- ЗАДАНИЯ -
(a) В какой главе, согласно тексту о Е. П. Блаватской, автор описал «феномен» с портретом в медальоне?
(b) Продолжите текст о Е. П. Блаватской, начав сразу после его последней фразы.

- ИСТОЧНИК -
..........

Современная жрица Изиды (Соловьёв)/1893 (ВТ:Ё)/XXV

[269]

XXV

Портрет Е. П. Блаватской, с помощью её само́й и близких ей лиц, мною набросан. Мне пришлось волей-неволей останавливаться на самых отталкивающих чертах её, раскрыть многие нравственные язвы этой феноменальной женщины. Если б я вздумал проследить час за часом всё моё знакомство с нею, передать все её слова и действия, все мелкие, хотя всегда более или менее характерные, факты, которых я был свидетелем, — мне надо было бы написать огромную книгу. Я должен был ограничиваться вещами, так или иначе выдающимися.

Теперь я мысленно перебираю всё во всех мельчайших подробностях с целью найти хоть что-нибудь, оправдывающее чудодейственные рассказы о ней её поклонников и приспешников, хоть что-нибудь такое, что осталось бы для меня, в конце концов, доказательством её действительных высших знаний — в смысле «феноменов». И ровно ничего такого я не нахожу. А между тем ведь она так хотела удивить меня хоть чем-нибудь! Это было в её прямом расчёте.

Правда, я не могу объяснить одной вещи: как производила она по своему желанию и прекращала разнообразные стуки, раздававшиеся на большом расстоянии вокруг неё, а также [270]странные звуки, похожие на пощёлкивания маленькой электрической машины, о которых я говорил в своём месте. Но этим явлением исчерпывается всё в её феноменах, чего я не могу объяснить. Я знаком с хорошенькой серебряной «штучкой», игравшей такую роль в мелодических нотках, которыми «хозяин» давал знать «избраннице» о своём присутствии.

Что мягкие руки «madame» с гибкими, утончёнными на концах пальцами, были очень искусны в проделывании разных быстрых движений — это я видел много раз. Вероятно, она брала уроки фокусов у какого-нибудь «профессора белой магии», быть может у того именно фокусника, помощником которого состоял Бабула, поступивший к ней потом в услужение, помогавший ей дурачить «публику» и подсмеивавшийся над «хорошими, кисейными махатмами».

Быстротой движений и ловкостью рук легко объясняется «феномен» с портретом в медальоне, описанный мною в главе VI моего рассказа. Она просто на моих глазах заменила один медальон другим, представлявшим точный дубликат первого, и так быстро, что я этого не заметил. Но ведь профессиональные фокусники производят всякие чудеса, перед которыми все чудеса, все феномены «madame» — ничто, и это вовсе не даёт им права заявлять о своих «высоких посвящениях» и «необычайных психических способностях».

..........

- ИСХОДНЫЕ ДАННЫЕ -
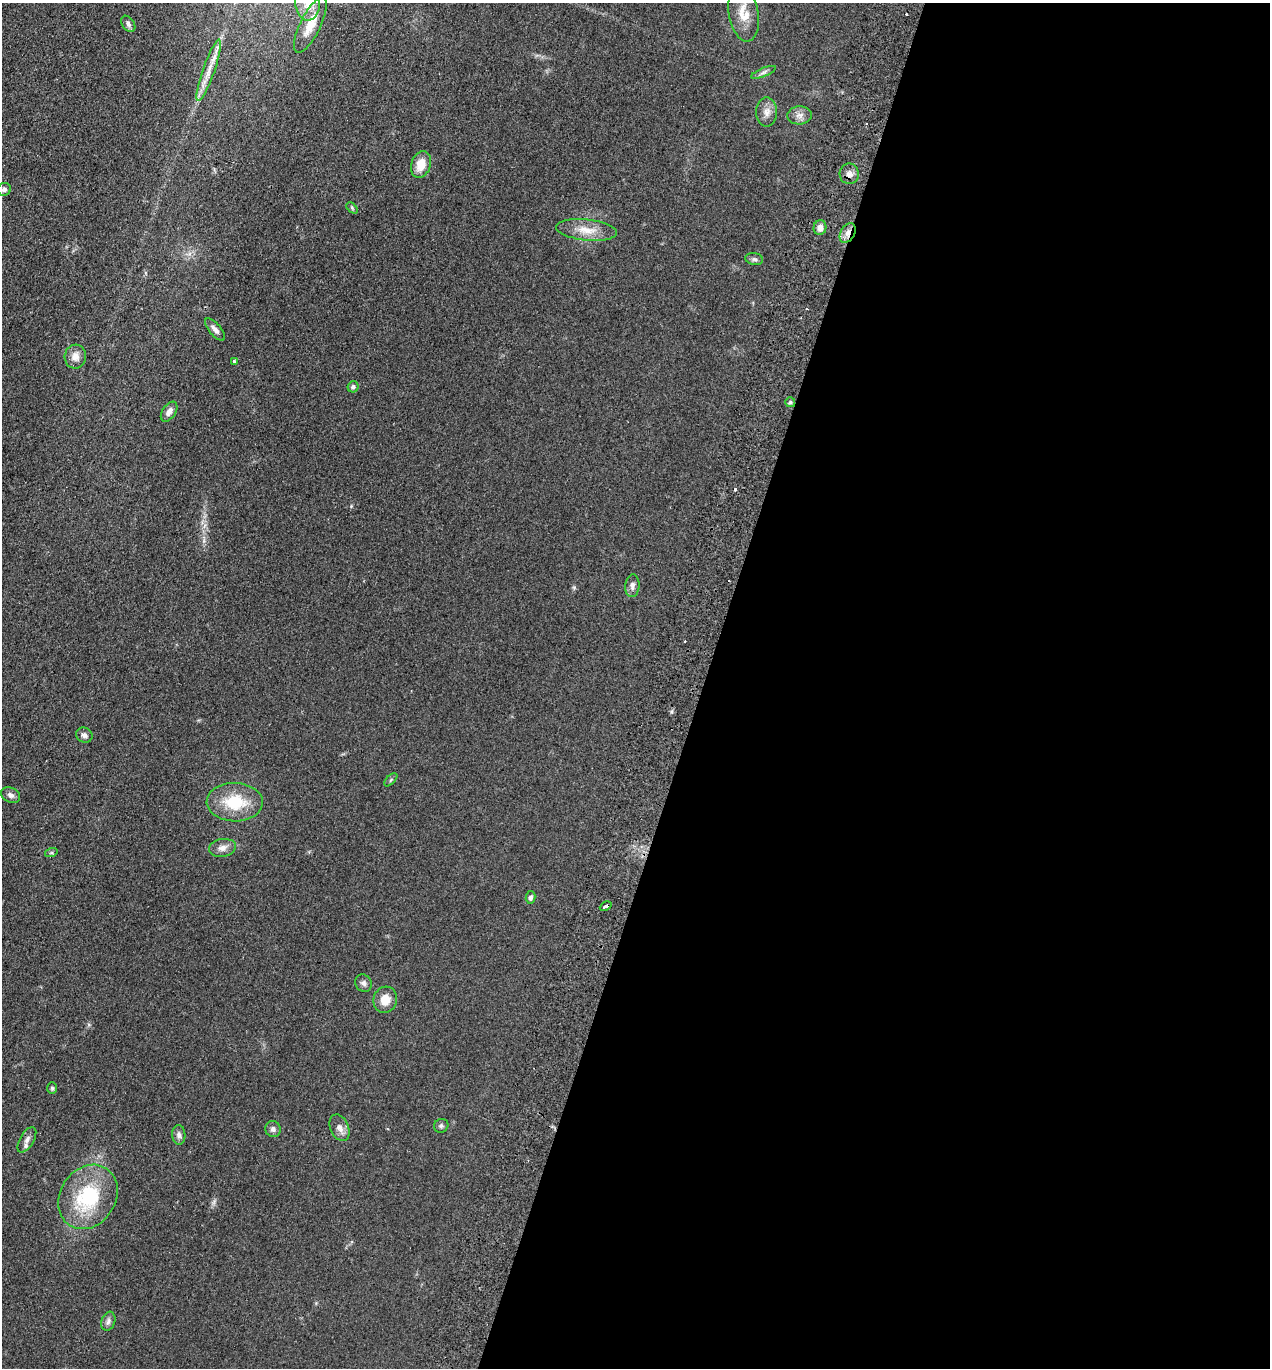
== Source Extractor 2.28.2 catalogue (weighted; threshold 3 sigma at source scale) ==
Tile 12 of 4 x 4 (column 4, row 3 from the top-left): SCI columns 3999-5266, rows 1391-2756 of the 5589 x 5512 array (HDU 1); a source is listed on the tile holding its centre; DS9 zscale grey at full resolution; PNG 1272 x 1370 px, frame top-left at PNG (2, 3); each listed source drawn as its Kron ellipse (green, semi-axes under 4 px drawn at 4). Shown black and unused: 45% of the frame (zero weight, under 2 of 3 exposures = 3% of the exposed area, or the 3 px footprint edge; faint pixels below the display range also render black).
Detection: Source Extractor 2.28.2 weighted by HDU 2 'WHT'; one run over the whole footprint, this tile lists its part. Background 0.0752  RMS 0.0094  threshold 0.0425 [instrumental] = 3 sigma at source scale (4.5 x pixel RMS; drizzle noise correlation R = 1.50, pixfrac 1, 0.05/0.05 arcsec/px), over >= 5 px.
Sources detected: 44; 3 cosmic-ray / hot-pixel residue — neither listed nor drawn; the other 41 listed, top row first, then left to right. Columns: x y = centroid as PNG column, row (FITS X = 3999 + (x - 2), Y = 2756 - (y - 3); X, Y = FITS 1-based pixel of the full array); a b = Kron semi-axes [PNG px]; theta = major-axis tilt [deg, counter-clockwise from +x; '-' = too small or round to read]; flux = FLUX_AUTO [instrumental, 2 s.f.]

..........

- ОТВЕТЫ К ЗАДАНИЯМ -
(a) В главе VI.

(b)
Я свидетельствую, что не только на моих глазах, но, судя по всем описаниям Синнетта, Желиховской и других её панегиристов, и на глазах кого угодно, — Е. П. Блаватская, за исключением «стуков», не произвела ни одного, так сказать, «физического» феномена, которого нельзя было бы объяснить фокусом и самым обыкновенным, простым обманом. В расследовании «Лондонского психического общества», в отчёте Годжсона, приведены примеры выдающихся чудес Блаватской, опубликованных Синнеттом, — и все чудеса эти разобраны и объяснены вполне ясным и удовлетворительным образом.

Когда «madame» могла произвести феномен одна, собственными средствами, она улучала удобную минуту — и действовала. [271]Когда одной нельзя было управиться, — она призывала на помощь Бабулу, Олкотта или других необходимых лиц из числа её сообщников. В главах X и XI я рассказал, как произведены были в Эльберфельде два феномена с помощью Олкотта; для второго из этих феноменов, для письма махатмы, полученного «астральным путём» г-жою А., понадобилось даже участие того невинного английского мальчика, с которого сняли крест и заменили его буддистским непристойным амулетом.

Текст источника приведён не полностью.